EXCERPTED RECORDS:
* * *

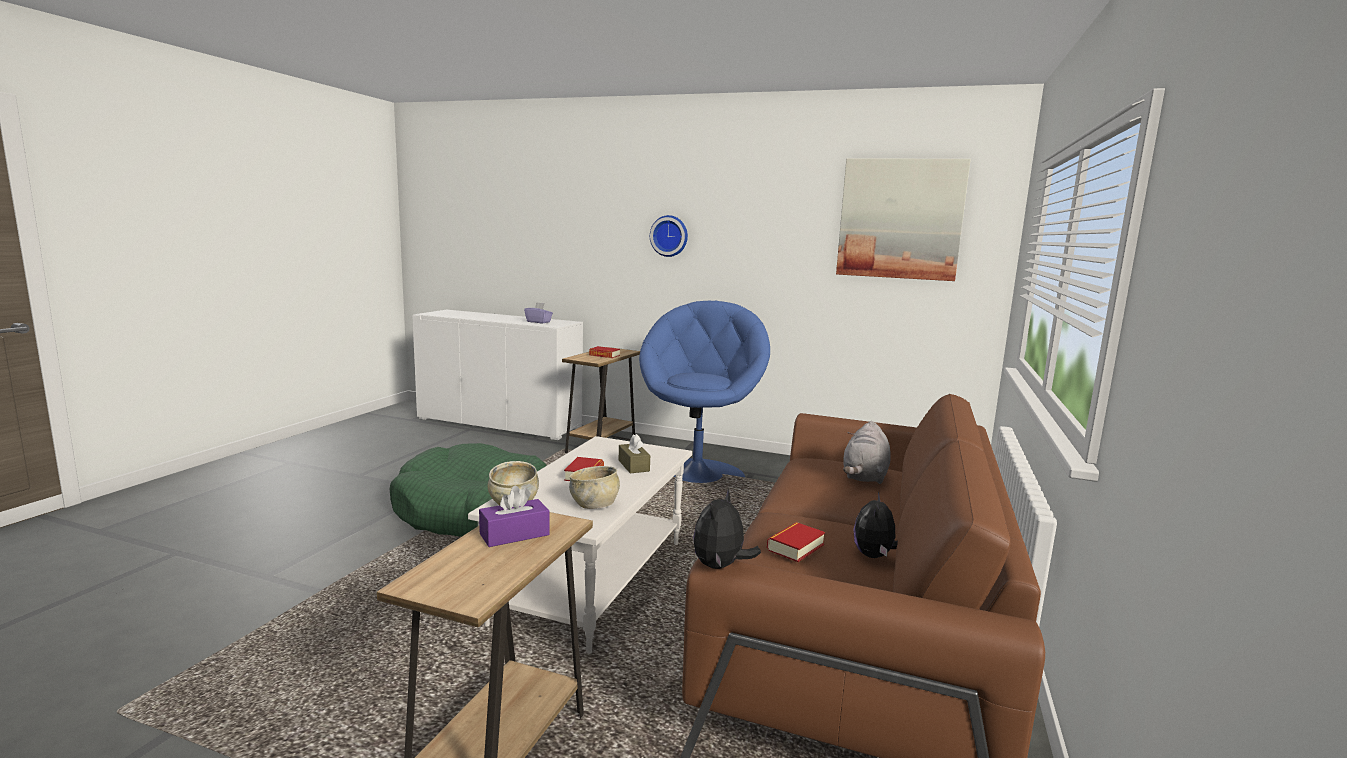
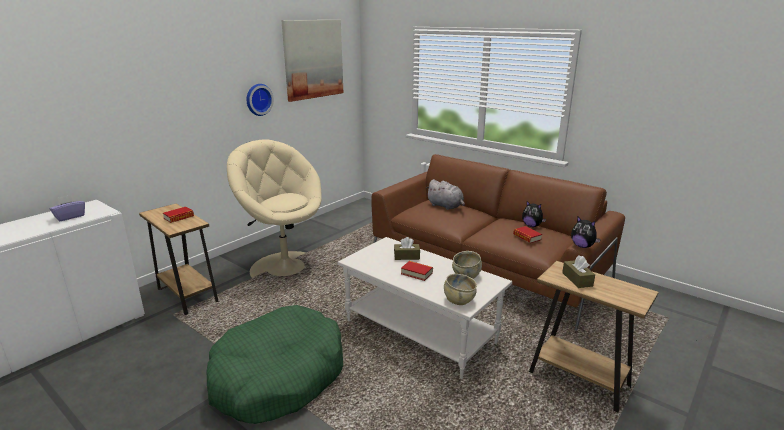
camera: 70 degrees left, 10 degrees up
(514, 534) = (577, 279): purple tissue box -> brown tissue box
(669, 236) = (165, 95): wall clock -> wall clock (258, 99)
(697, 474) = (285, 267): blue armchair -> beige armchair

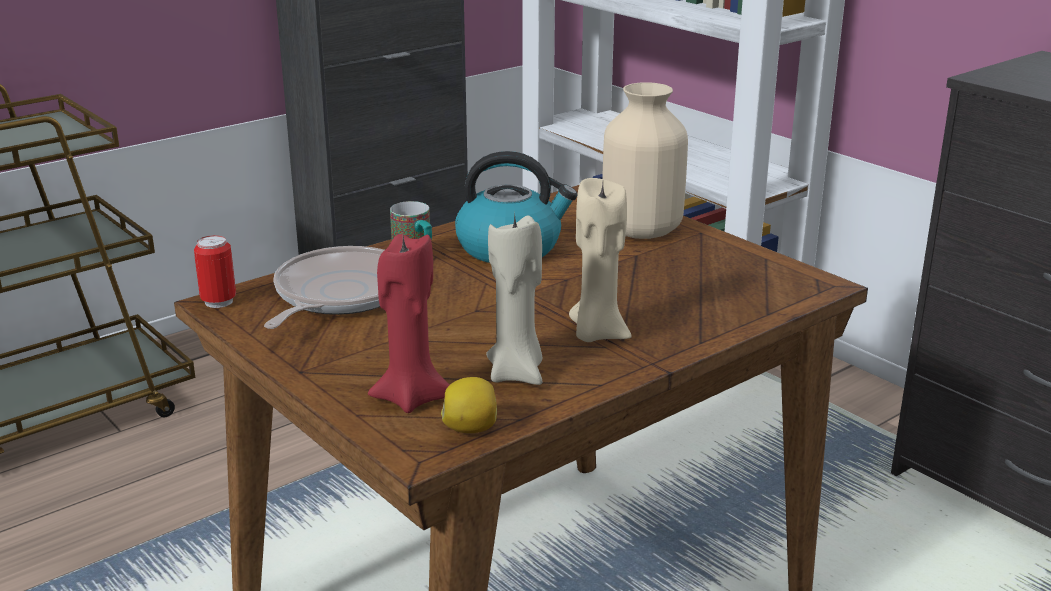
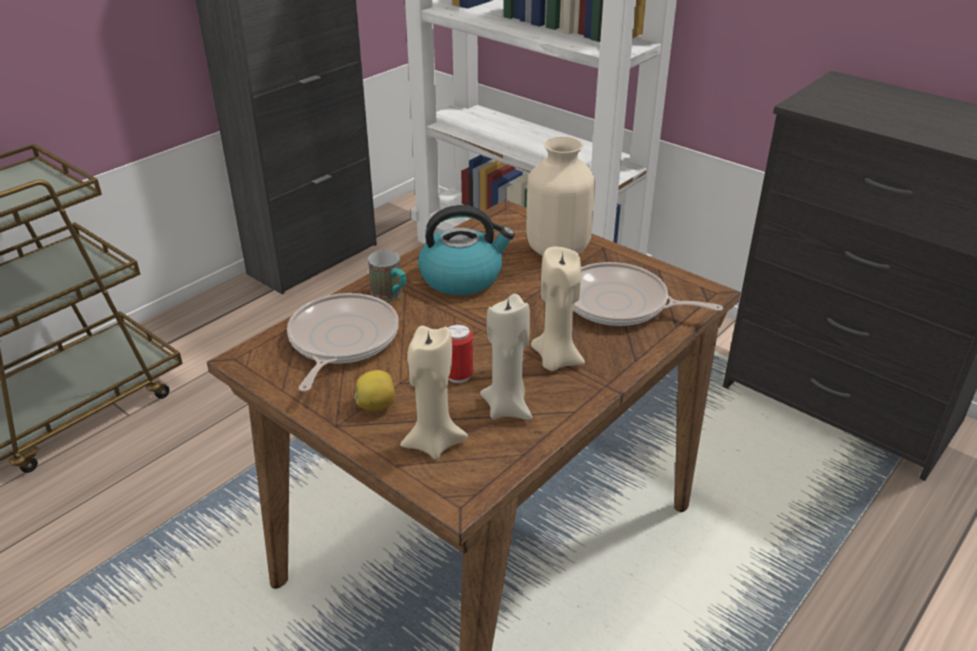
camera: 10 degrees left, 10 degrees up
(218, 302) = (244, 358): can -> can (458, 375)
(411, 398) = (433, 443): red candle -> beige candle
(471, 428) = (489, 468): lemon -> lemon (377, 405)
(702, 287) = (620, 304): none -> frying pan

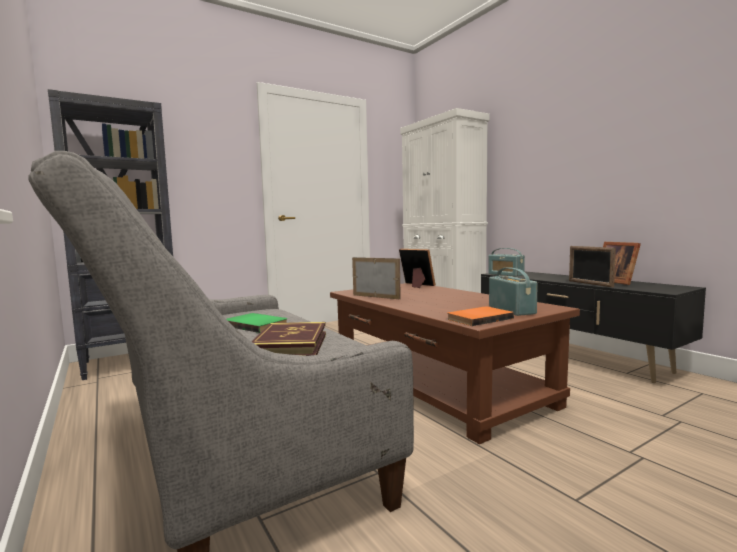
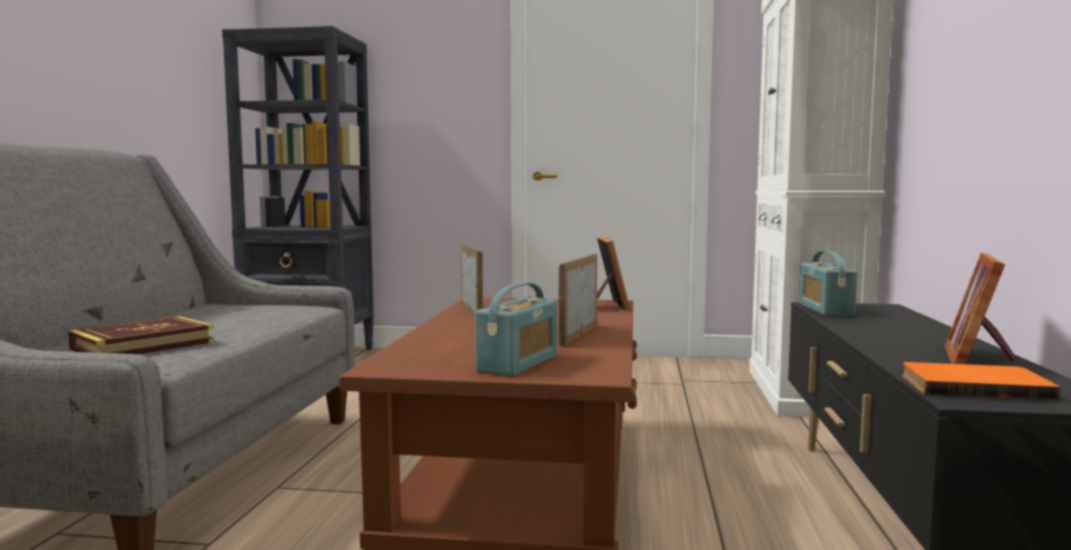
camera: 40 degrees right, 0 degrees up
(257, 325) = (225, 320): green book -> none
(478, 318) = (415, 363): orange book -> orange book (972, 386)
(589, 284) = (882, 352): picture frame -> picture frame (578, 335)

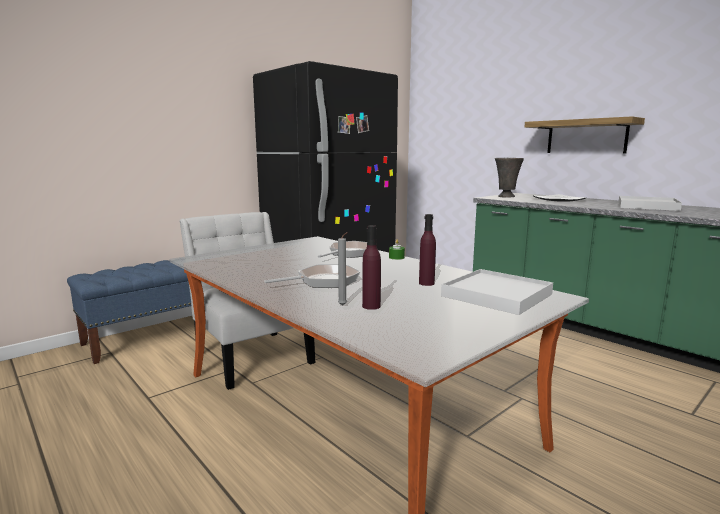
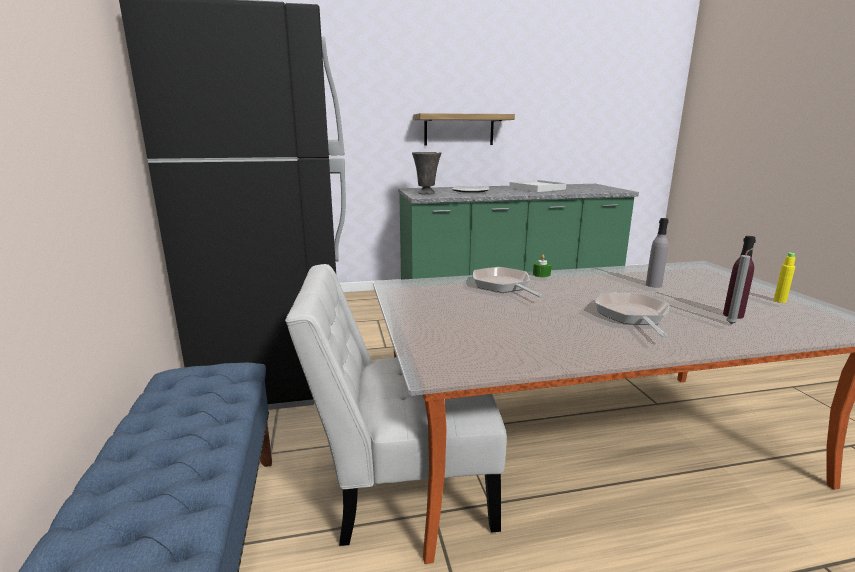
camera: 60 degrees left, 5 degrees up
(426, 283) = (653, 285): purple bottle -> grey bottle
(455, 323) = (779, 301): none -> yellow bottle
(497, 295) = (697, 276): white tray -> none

* * *

In the material above, show every line where the word "bottle" turns up.

(426, 283) = (653, 285): purple bottle -> grey bottle
(455, 323) = (779, 301): none -> yellow bottle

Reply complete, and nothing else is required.